- _HOW TO COMPLETE THIS TASK_: Locate all lines in the data below that hold "libros" and show them.

- _RECORDED DATA_:
=-=-=

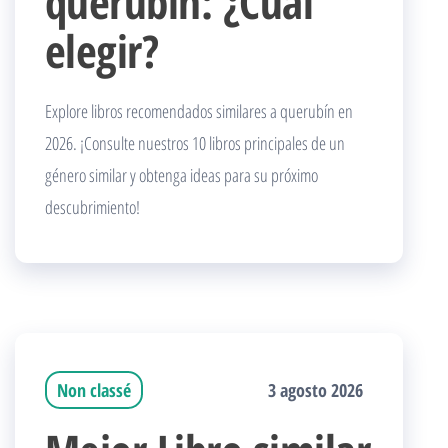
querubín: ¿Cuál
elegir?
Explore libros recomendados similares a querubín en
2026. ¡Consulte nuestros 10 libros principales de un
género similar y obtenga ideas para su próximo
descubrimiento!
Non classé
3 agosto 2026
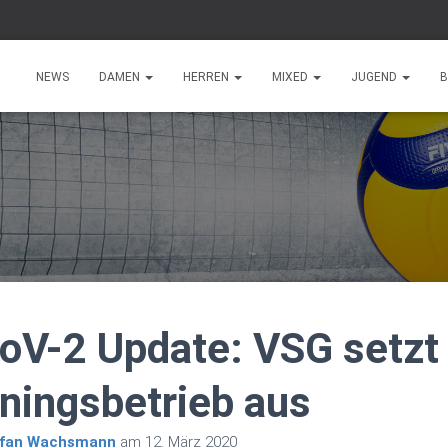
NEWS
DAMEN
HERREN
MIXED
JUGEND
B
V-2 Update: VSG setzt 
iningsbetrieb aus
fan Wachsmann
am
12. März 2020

=-=-=

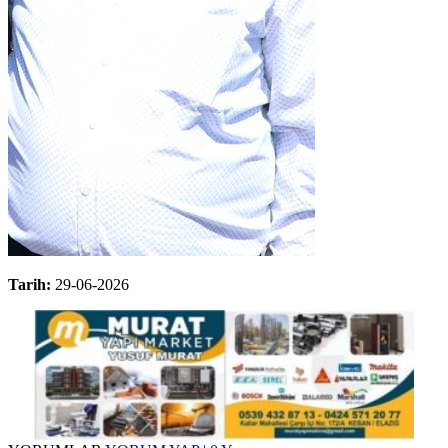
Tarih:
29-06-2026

=-=-=

- _EXPECTED OUTPUT_:
Explore libros recomendados similares a querubín en
2026. ¡Consulte nuestros 10 libros principales de un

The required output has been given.